With the development of the economy, foundation engineering in seasonally frozen soil region is developing fast. In previous studies, the use of different additives in soil reinforcement has significant on reducing the freeze-thaw effect of soils. In order to investigate better materials to reduce the effects of freeze-thaw cycles in soils. In this study, bentonite will be used as an additive to study the cyclic freeze-thaw characteristics of clayey soil under limited water supply. Bentonite is a nonmetallic mineral with montmorillonite as its main mineral component. It has characteristics of expansion when mixed with water, and shrinkage when lost water, intensity deformation in different moisture content and outstanding ion exchange properties, which has been applied in soil reinforcement, soil impermeability improvement and soil water retention. Cui et al., 2010, 2018 carried out an experimental study on the improvement of sand permeability by combining bentonite and cohesive soil. Studies have shown that the combination of bentonite and clay can significantly reduce the permeability of sand, bentonite can effectively improve the compressive strength of clay, in a certain range, increasing the increment of bentonite can enhance the liquid limit, plastic limit, unconfined compressive strength (Wen et al., 2016). Bentonite grouts can effectively improve the engineering properties of granular soils (El Mohtar et al., 2015; Yoon and El Mohtar, 2015).

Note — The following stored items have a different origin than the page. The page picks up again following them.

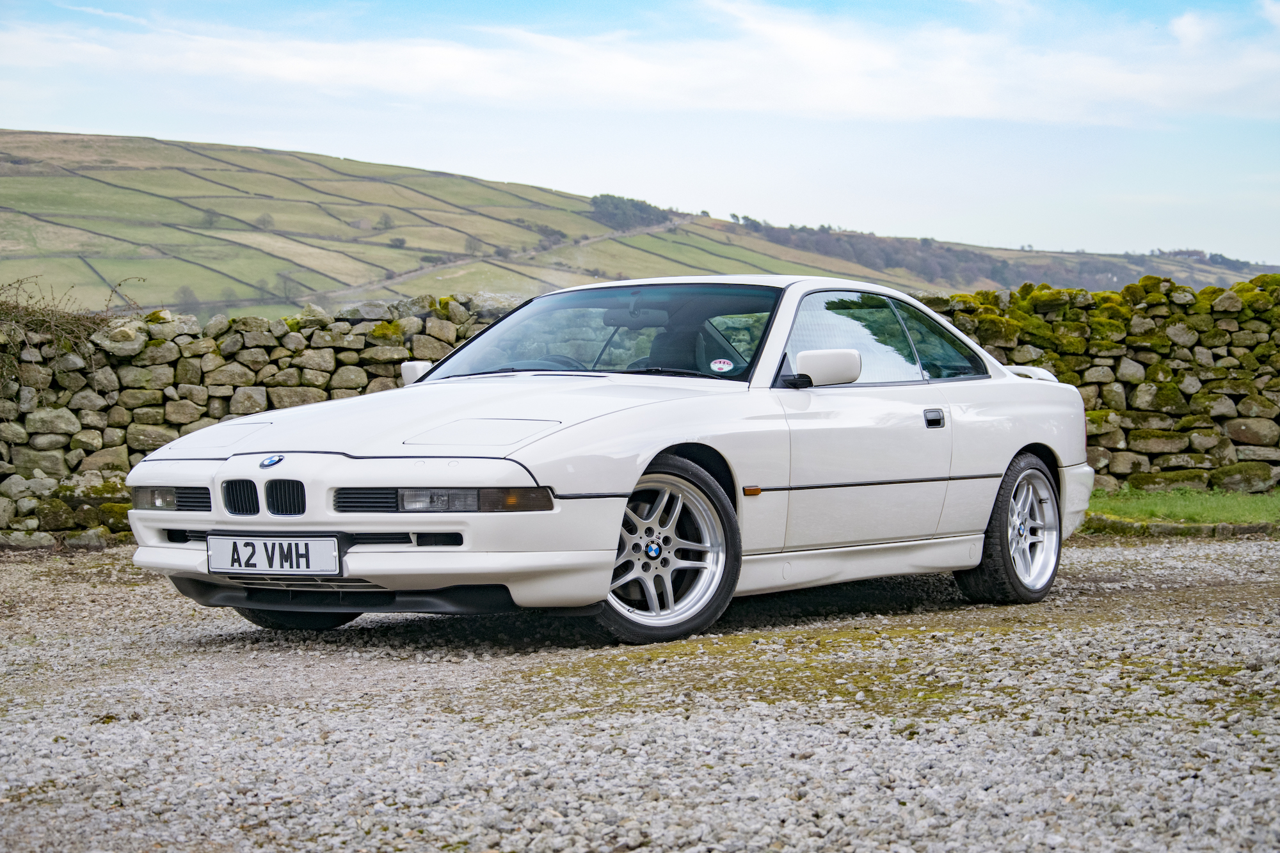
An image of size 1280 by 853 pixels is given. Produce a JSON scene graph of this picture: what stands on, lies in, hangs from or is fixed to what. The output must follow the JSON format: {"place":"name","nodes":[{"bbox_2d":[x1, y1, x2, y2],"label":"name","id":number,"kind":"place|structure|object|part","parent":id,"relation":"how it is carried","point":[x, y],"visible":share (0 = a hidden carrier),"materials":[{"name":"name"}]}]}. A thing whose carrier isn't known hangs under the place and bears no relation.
{"place":"outdoors","nodes":[
{"label":"outdoors","id":0,"kind":"place"},
{"bbox_2d":[0,128,1278,320],"label":"hill","id":1,"kind":"structure","parent":0,"point":[26,135],"materials":[{"name":"green plant"}]},
{"bbox_2d":[172,284,198,308],"label":"tree","id":2,"kind":"object","parent":1,"relation":"on","point":[184,292],"visible":0.82,"materials":[{"name":"plant"}]},
{"bbox_2d":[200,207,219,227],"label":"tree","id":3,"kind":"object","parent":1,"relation":"on","point":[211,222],"visible":0.88,"materials":[{"name":"green plant"}]},
{"bbox_2d":[254,212,274,229],"label":"tree","id":4,"kind":"object","parent":1,"relation":"on","point":[264,222],"visible":0.82,"materials":[{"name":"plant"}]},
{"bbox_2d":[275,270,300,300],"label":"tree","id":5,"kind":"object","parent":1,"relation":"on","point":[284,277],"visible":0.91,"materials":[{"name":"plant"}]},
{"bbox_2d":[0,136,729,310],"label":"field walls","id":6,"kind":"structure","parent":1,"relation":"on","point":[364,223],"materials":[{"name":"grey stone"}]},
{"bbox_2d":[376,212,394,229],"label":"tree","id":7,"kind":"object","parent":1,"relation":"on","point":[386,222],"visible":0.89,"materials":[{"name":"green plant"}]},
{"bbox_2d":[388,235,405,246],"label":"tree","id":8,"kind":"object","parent":1,"relation":"on","point":[397,240],"visible":0.91,"materials":[{"name":"plant"}]},
{"bbox_2d":[308,219,668,300],"label":"dirt track","id":9,"kind":"structure","parent":1,"relation":"on","point":[605,237],"materials":[{"name":"grey"}]},
{"bbox_2d":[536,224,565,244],"label":"tree","id":10,"kind":"object","parent":1,"relation":"on","point":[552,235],"visible":0.75,"materials":[{"name":"plant"}]},
{"bbox_2d":[589,193,673,230],"label":"tree cluster","id":11,"kind":"object","parent":1,"relation":"on","point":[619,207],"visible":0.44,"materials":[{"name":"green plant"}]},
{"bbox_2d":[722,213,1259,291],"label":"tree line","id":12,"kind":"object","parent":1,"relation":"on","point":[958,257],"visible":0.39,"materials":[{"name":"green plant"}]},
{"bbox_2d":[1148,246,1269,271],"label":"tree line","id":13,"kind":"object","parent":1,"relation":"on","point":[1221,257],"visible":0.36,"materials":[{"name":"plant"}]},
{"bbox_2d":[0,531,1279,852],"label":"gravel ground","id":14,"kind":"structure","parent":0,"point":[324,747],"materials":[{"name":"grey gravel"}]},
{"bbox_2d":[117,276,1096,643],"label":"car","id":15,"kind":"object","parent":14,"relation":"on","point":[1017,441],"visible":0.95,"materials":[{"name":"white metal"}]},
{"label":"headlight","id":16,"kind":"part","parent":15,"relation":"part of","materials":[{"name":"glass"}]},
{"label":"kidney grille","id":17,"kind":"part","parent":15,"relation":"part of","materials":[{"name":"black metal"}]},
{"bbox_2d":[206,533,342,577],"label":"license plate","id":18,"kind":"object","parent":15,"relation":"attached to","point":[312,543],"visible":0.98,"materials":[{"name":"white plastic"}]},
{"label":"wheel","id":19,"kind":"part","parent":15,"relation":"part of","materials":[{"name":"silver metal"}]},
{"label":"bumper","id":20,"kind":"part","parent":15,"relation":"part of","materials":[{"name":"plastic"}]},
{"label":"hood","id":21,"kind":"part","parent":15,"relation":"part of","materials":[{"name":"white metal"}]},
{"label":"steering wheel","id":22,"kind":"part","parent":15,"relation":"part of","materials":[{"name":"black"}]},
{"label":"windshield","id":23,"kind":"part","parent":15,"relation":"part of","materials":[{"name":"clear glass"}]},
{"label":"rearview mirror","id":24,"kind":"part","parent":15,"relation":"part of","materials":[{"name":"mirror"}]},
{"label":"wheel","id":25,"kind":"part","parent":15,"relation":"part of","materials":[{"name":"silver metal"}]},
{"label":"seat","id":26,"kind":"part","parent":15,"relation":"part of","materials":[{"name":"black"}]},
{"bbox_2d":[709,358,734,372],"label":"round sticker","id":27,"kind":"object","parent":15,"relation":"attached to","point":[722,367],"visible":0.99,"materials":[{"name":"white paper"}]},
{"label":"mirror","id":28,"kind":"part","parent":15,"relation":"part of","materials":[{"name":"white mirror"}]},
{"label":"windows","id":29,"kind":"part","parent":15,"relation":"part of","materials":[{"name":"glass"}]},
{"label":"door handle","id":30,"kind":"part","parent":15,"relation":"part of","materials":[{"name":"black metal"}]},
{"label":"quarter window","id":31,"kind":"part","parent":15,"relation":"part of","materials":[{"name":"glass"}]},
{"label":"wheel","id":32,"kind":"part","parent":15,"relation":"part of","materials":[{"name":"silver metal"}]},
{"label":"bumper","id":33,"kind":"part","parent":15,"relation":"part of","materials":[{"name":"white plastic"}]},
{"bbox_2d":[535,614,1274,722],"label":"moss patch","id":34,"kind":"object","parent":14,"relation":"on","point":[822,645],"visible":0.47,"materials":[{"name":"green plant"}]},
{"bbox_2d":[1079,516,1278,538],"label":"stone curb","id":35,"kind":"structure","parent":14,"relation":"on","point":[1246,528],"materials":[{"name":"stone"}]},
{"bbox_2d":[0,0,1279,266],"label":"sky","id":36,"kind":"structure","parent":0,"point":[1188,31],"materials":[{"name":"blue"}]},
{"bbox_2d":[0,1,1279,124],"label":"cloud","id":37,"kind":"structure","parent":0,"point":[296,73],"materials":[{"name":"white"}]},
{"bbox_2d":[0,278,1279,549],"label":"stone wall","id":38,"kind":"structure","parent":0,"point":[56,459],"materials":[{"name":"grey stone"}]},
{"bbox_2d":[0,274,143,398],"label":"dry shrub","id":39,"kind":"object","parent":38,"relation":"attached to","point":[71,319],"visible":0.77,"materials":[{"name":"brown plant"}]},
{"bbox_2d":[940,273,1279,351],"label":"moss","id":40,"kind":"object","parent":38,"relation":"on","point":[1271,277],"visible":0.31,"materials":[{"name":"green plant"}]},
{"bbox_2d":[1084,485,1279,528],"label":"lawn","id":41,"kind":"structure","parent":0,"point":[1241,508],"materials":[{"name":"green plant"}]},
{"bbox_2d":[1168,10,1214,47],"label":"cloud","id":42,"kind":"structure","parent":0,"point":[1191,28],"materials":[{"name":"white"}]}
]}

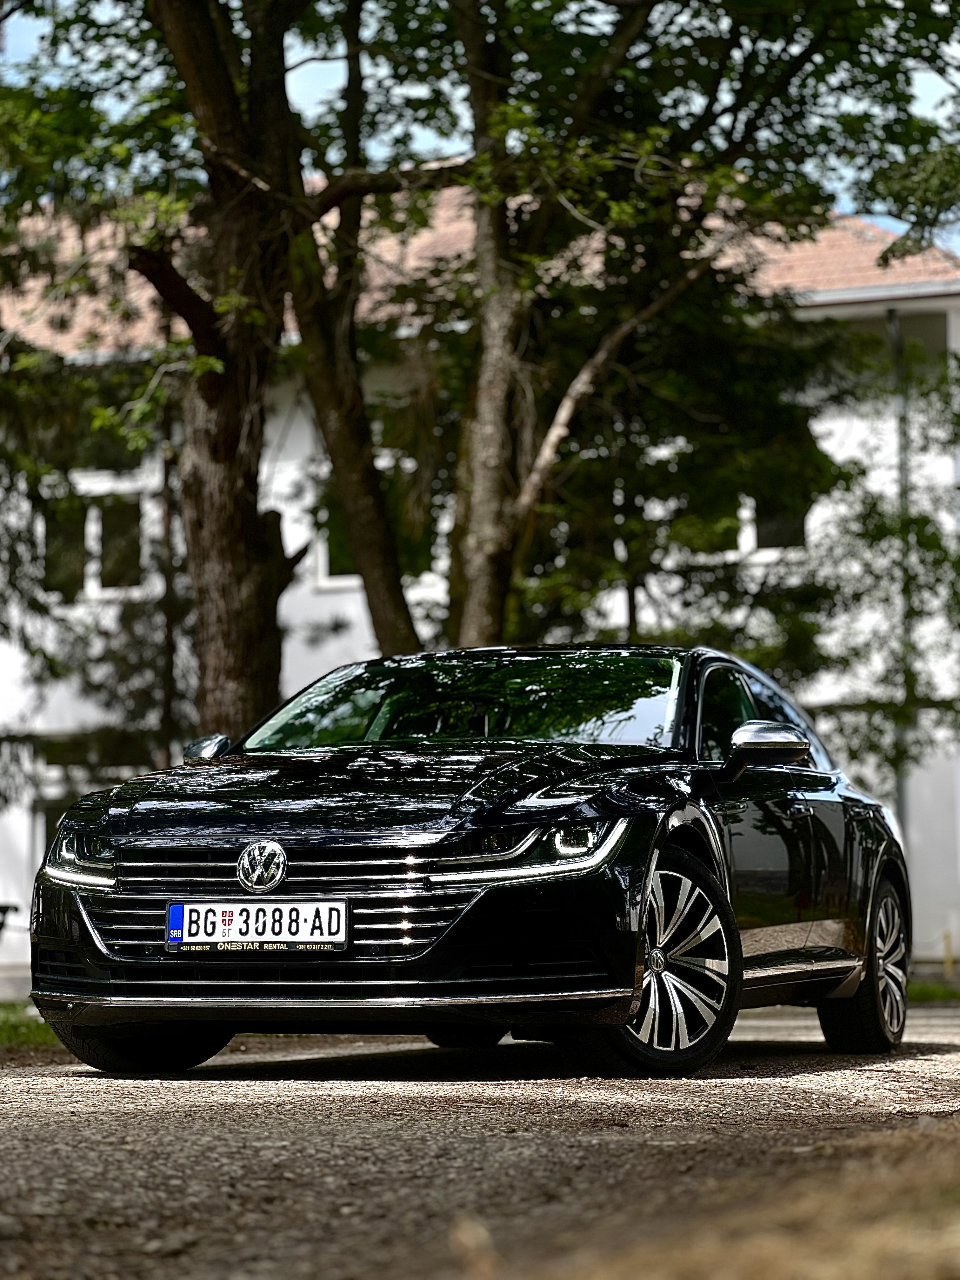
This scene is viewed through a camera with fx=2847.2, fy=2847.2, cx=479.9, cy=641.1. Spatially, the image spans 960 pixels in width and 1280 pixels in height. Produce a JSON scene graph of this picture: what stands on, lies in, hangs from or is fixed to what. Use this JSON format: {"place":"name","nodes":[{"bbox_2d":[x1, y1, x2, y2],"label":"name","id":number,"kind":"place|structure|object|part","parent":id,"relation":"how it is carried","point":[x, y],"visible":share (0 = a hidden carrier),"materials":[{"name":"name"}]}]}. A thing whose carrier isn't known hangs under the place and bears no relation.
{"place":"outdoors","nodes":[
{"label":"outdoors","id":0,"kind":"place"},
{"bbox_2d":[0,997,959,1279],"label":"gravel road","id":1,"kind":"structure","parent":0,"point":[133,1120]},
{"bbox_2d":[22,644,914,1076],"label":"car","id":2,"kind":"object","parent":1,"relation":"on","point":[199,843],"visible":0.97,"materials":[{"name":"black metal"}]},
{"label":"tire","id":3,"kind":"part","parent":2,"relation":"part of","materials":[{"name":"black rubber"}]},
{"bbox_2d":[164,899,348,954],"label":"license plate","id":4,"kind":"object","parent":2,"relation":"attached to","point":[236,918],"visible":0.98,"materials":[{"name":"white metal"}]},
{"label":"grille","id":5,"kind":"part","parent":2,"relation":"part of","materials":[{"name":"silver metal"}]},
{"label":"wheel","id":6,"kind":"part","parent":2,"relation":"part of","materials":[{"name":"metal"}]},
{"label":"windows","id":7,"kind":"part","parent":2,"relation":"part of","materials":[{"name":"black glass"}]},
{"label":"windows","id":8,"kind":"part","parent":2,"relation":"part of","materials":[{"name":"black glass"}]},
{"label":"wheel","id":9,"kind":"part","parent":2,"relation":"part of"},
{"bbox_2d":[0,179,959,972],"label":"building","id":10,"kind":"structure","parent":0,"point":[346,606],"materials":[{"name":"white paint"}]},
{"bbox_2d":[32,737,139,857],"label":"window","id":11,"kind":"structure","parent":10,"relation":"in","point":[46,813],"materials":[{"name":"glass"}]},
{"bbox_2d":[39,482,148,599],"label":"window","id":12,"kind":"structure","parent":10,"relation":"in","point":[90,525],"materials":[{"name":"black glass"}]},
{"bbox_2d":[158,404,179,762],"label":"drainpipe","id":13,"kind":"object","parent":10,"relation":"attached to","point":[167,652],"visible":0.63,"materials":[{"name":"brown"}]},
{"bbox_2d":[314,501,358,587],"label":"window","id":14,"kind":"structure","parent":10,"relation":"in","point":[325,557],"materials":[{"name":"white"}]},
{"bbox_2d":[1,178,958,356],"label":"tiled roof","id":15,"kind":"structure","parent":10,"relation":"on","point":[916,259],"materials":[{"name":"tile"}]},
{"bbox_2d":[682,491,812,561],"label":"window","id":16,"kind":"structure","parent":10,"relation":"in","point":[752,541],"materials":[{"name":"white"}]},
{"bbox_2d":[887,299,911,838],"label":"drainpipe","id":17,"kind":"object","parent":10,"relation":"attached to","point":[892,321],"visible":0.56,"materials":[{"name":"grey metal"}]},
{"bbox_2d":[0,0,959,247],"label":"sky","id":18,"kind":"structure","parent":0,"point":[940,246],"materials":[{"name":"blue"}]},
{"bbox_2d":[514,1113,958,1279],"label":"dry grass","id":19,"kind":"structure","parent":0,"point":[861,1265],"materials":[{"name":"brown plant"}]},
{"bbox_2d":[906,977,959,1003],"label":"lawn","id":20,"kind":"structure","parent":0,"point":[943,993],"materials":[{"name":"green plant"}]},
{"label":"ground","id":21,"kind":"structure","parent":0},
{"bbox_2d":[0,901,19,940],"label":"bench","id":22,"kind":"object","parent":21,"relation":"on","point":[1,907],"visible":0.92,"materials":[{"name":"black metal"}]},
{"bbox_2d":[0,1000,58,1051],"label":"grass strip","id":23,"kind":"object","parent":21,"relation":"on","point":[30,1031],"visible":0.42,"materials":[{"name":"green plant"}]},
{"bbox_2d":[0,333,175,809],"label":"conifer tree","id":24,"kind":"object","parent":21,"relation":"on","point":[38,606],"visible":0.62,"materials":[{"name":"plant"}]},
{"bbox_2d":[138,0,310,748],"label":"tree","id":25,"kind":"object","parent":21,"relation":"on","point":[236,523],"visible":0.79,"materials":[{"name":"brown plant"}]},
{"bbox_2d":[286,0,424,655],"label":"tree","id":26,"kind":"object","parent":21,"relation":"on","point":[391,636],"visible":0.75,"materials":[{"name":"plant"}]},
{"bbox_2d":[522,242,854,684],"label":"conifer tree","id":27,"kind":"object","parent":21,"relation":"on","point":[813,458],"visible":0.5,"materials":[{"name":"green plant"}]},
{"bbox_2d":[418,0,959,651],"label":"tree","id":28,"kind":"object","parent":21,"relation":"on","point":[626,36],"visible":0.78,"materials":[{"name":"plant"}]},
{"bbox_2d":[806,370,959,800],"label":"tree","id":29,"kind":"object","parent":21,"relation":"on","point":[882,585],"visible":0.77,"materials":[{"name":"green plant"}]},
{"bbox_2d":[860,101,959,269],"label":"tree","id":30,"kind":"object","parent":21,"relation":"on","point":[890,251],"visible":0.96,"materials":[{"name":"green plant"}]},
{"bbox_2d":[941,929,954,975],"label":"yellow post","id":31,"kind":"object","parent":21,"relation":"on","point":[948,953],"visible":0.93,"materials":[{"name":"yellow wood"}]}
]}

In comparative with traditional external additives, there are limited studies on the effect of freeze-thaw cycles on strength characteristics of unsaturated bentonite modified clay. In order to fill the gap of research in this area and reduce the impact of freeze-thaw damage, based on previous research experience and theoretical analysis, an orthogonal test scheme was designed based on the content of bentonite, dry density and saturation. Through visual analysis, variance analysis and regression analysis and other methods to find some conclusions which are beneficial to reduce the freeze-thaw effect of cohesive soil by compare with the unreinforced clay.